I’m kind of sad to see something so rediculous on this site, it’s usually a great read.

Mike (profile) says:

Re: Re:

Jazz and many other genres *thrive* on someone else replaying a unique variation on an old tune. You’re assuming Pachelbel would be as lawsuit-happy as Americans seem to be, who’s to say he wouldn’t be thrilled to hear his music performed on a new instrument, in a new way?

No, we’re in agreement. The point of the post is how silly it is for the RIAA to get upset about things like this — and they have. Plenty of music (not just jazz) is built on older music, which is why it’s silly that the recording industry gets so upset about it. That was the point of the post. We agree with you.

I’m kind of sad to see something so rediculous on this site, it’s usually a great read.

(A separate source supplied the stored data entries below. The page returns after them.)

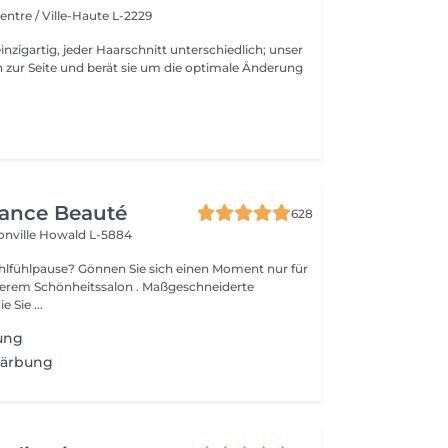
entre / Ville-Haute L-2229
inzigartig, jeder Haarschnitt unterschiedlich; unser
 zur Seite und berät sie um die optimale Änderung
gance Beauté
628
onville
Howald L-5884
Sie sich einen Moment nur für
Schönheitssalon . Maßgeschneiderte
 Sie ...
ung
färbung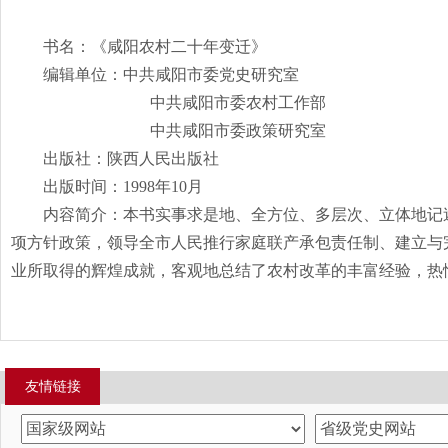
书名：《咸阳农村二十年变迁》
编辑单位：中共咸阳市委党史研究室
中共咸阳市委农村工作部
中共咸阳市委政策研究室
出版社：陕西人民出版社
出版时间：
1998
年
10
月
内容简介：本书实事求是地、全方位、多层次、立体地记
项方针政策，领导全市人民推行家庭联产承包责任制、建立与
业所取得的辉煌成就，客观地总结了农村改革的丰富经验，热
友情链接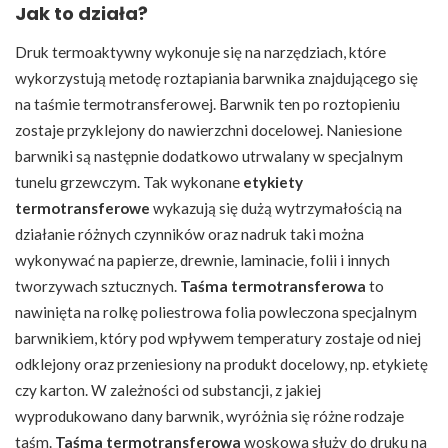
Jak to działa?
Druk termoaktywny wykonuje się na narzędziach, które
wykorzystują metodę roztapiania barwnika znajdującego się
na taśmie termotransferowej. Barwnik ten po roztopieniu
zostaje przyklejony do nawierzchni docelowej. Naniesione
barwniki są następnie dodatkowo utrwalany w specjalnym
tunelu grzewczym. Tak wykonane
etykiety
termotransferowe
wykazują się dużą wytrzymałością na
działanie różnych czynników oraz nadruk taki można
wykonywać na papierze, drewnie, laminacie, folii i innych
tworzywach sztucznych.
Taśma termotransferowa
to
nawinięta na rolkę poliestrowa folia powleczona specjalnym
barwnikiem, który pod wpływem temperatury zostaje od niej
odklejony oraz przeniesiony na produkt docelowy, np. etykietę
czy karton. W zależności od substancji, z jakiej
wyprodukowano dany barwnik, wyróżnia się różne rodzaje
taśm.
Taśma termotransferowa
woskowa służy do druku na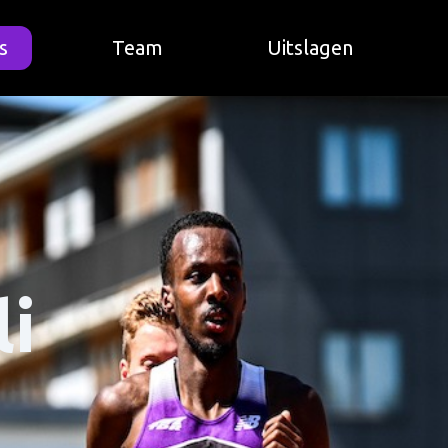
s
Team
Uitslagen
li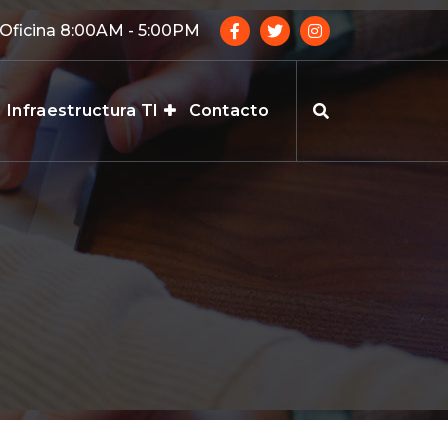
 Oficina 8:00AM - 5:00PM
Infraestructura TI
Contacto
os informáticos, Soporte técnico, Alquiler de impresoras, Mantenimientos Impreso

Why are you upset? We agree with you.

Anonymous Coward says:

Not the right question

I agree. Copyright (while necessary, though not in its current form) is extended for an obscenely long time in the US. The UK is a bit better, though not by much.

Pachelbel’s Canon has been the basis of many already famous songs including “Hook” by Blues Traveler and “Basket Case” by Green Day. Many people have heard Nirvana’s rendition of “Where did you sleep last night” and enjoyed it (I like the original better, but they didn’t do a bad job on it). I’d hate to imagine a world where some of the great blues songs couldn’t be interpreted…..oh, wait.

Kyle says:

Wedding Music Notes

As an organist in the Episcopal Church, the most frequently request processional is “Trumpet Tune” by Jeramiah Clark (erroneously attributed to Henry Purcel). However, you all have valid comments and contributions. The Wagner piece is discouraged by some religions because in the context of the opera the wedding occurs between two animals. Whatever.

bassmanpdx says:

Fair use?

I would argue that performing a piece written by someone else is fair use. Otherwise, there would be no bar bands. The minimal compensation a performer receives at that level does no harm to the composer.

However, when an artist “samples” an existing work for his/her own album, and the resulting work is of interest primarily because of the qualities of the sampled work, and the artist makes substantial money from this derivative work, then I think the original composer deserves a piece of cake. I don’t want to rag on hip-hop and rap too much, because they are viable forms in their own right, but it does not take a lot of talent to lift whole chunks of previous hit records, put a new drum track under them, and intersperse them with “yeeeeaaahhh…..yeeeeaaahhh….come AWN, come AWN…” To me, that’s just a non-talent ripping off talent.